Give again, word for word, every line in the entries below from the line with "thumb mcp: (43, 88)" up to and including the line with "ring dip: (142, 122)", and no other line.

** Opening Study material block **

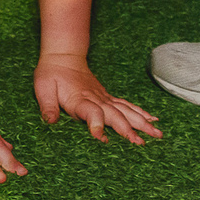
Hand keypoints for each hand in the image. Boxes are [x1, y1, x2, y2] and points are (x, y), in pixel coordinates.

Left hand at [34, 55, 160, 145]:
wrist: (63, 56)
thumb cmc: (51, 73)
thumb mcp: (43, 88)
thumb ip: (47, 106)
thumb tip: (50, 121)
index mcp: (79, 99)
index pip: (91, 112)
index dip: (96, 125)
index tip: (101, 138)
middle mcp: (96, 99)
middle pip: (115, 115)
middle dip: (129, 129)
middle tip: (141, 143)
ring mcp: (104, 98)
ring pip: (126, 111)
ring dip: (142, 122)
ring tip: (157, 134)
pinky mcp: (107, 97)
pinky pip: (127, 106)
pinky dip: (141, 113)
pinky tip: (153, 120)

** Closing Study material block **
** Opening Study material block **

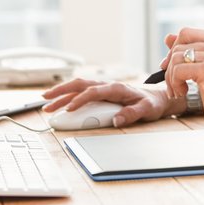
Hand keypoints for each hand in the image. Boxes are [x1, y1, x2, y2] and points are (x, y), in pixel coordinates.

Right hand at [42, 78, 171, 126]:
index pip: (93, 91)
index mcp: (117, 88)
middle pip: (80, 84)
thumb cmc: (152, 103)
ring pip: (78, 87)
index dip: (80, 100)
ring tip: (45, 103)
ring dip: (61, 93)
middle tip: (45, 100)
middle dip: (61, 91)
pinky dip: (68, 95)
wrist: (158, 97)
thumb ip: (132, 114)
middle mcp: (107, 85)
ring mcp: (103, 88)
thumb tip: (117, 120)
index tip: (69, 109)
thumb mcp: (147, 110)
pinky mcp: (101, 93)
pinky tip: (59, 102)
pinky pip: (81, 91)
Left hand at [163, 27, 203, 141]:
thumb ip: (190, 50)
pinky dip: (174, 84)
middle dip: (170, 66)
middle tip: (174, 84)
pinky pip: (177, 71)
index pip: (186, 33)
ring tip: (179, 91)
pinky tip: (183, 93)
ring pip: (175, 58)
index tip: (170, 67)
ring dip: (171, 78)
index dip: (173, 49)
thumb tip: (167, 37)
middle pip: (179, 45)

** Closing Study material block **
** Opening Study material block **

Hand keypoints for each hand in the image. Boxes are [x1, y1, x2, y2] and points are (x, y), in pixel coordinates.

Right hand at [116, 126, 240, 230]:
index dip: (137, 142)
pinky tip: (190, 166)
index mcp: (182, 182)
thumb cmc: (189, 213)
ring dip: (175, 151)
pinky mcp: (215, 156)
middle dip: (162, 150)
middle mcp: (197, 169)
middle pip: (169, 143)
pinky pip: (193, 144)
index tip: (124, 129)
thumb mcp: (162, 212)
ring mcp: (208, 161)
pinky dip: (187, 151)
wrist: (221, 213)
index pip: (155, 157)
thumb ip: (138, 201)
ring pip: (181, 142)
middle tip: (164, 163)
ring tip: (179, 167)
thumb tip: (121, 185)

** Closing Study material block **

■ Completed exercise:
thumb mcp: (43, 88)
thumb ip: (47, 106)
thumb tip: (50, 121)
index mcp: (79, 99)
index pip: (91, 112)
index dip: (96, 125)
index tip: (101, 138)
middle mcp: (96, 99)
middle pip: (115, 115)
middle dip: (129, 129)
middle tip: (141, 143)
ring mcp: (104, 98)
ring pip: (126, 111)
ring dip: (142, 122)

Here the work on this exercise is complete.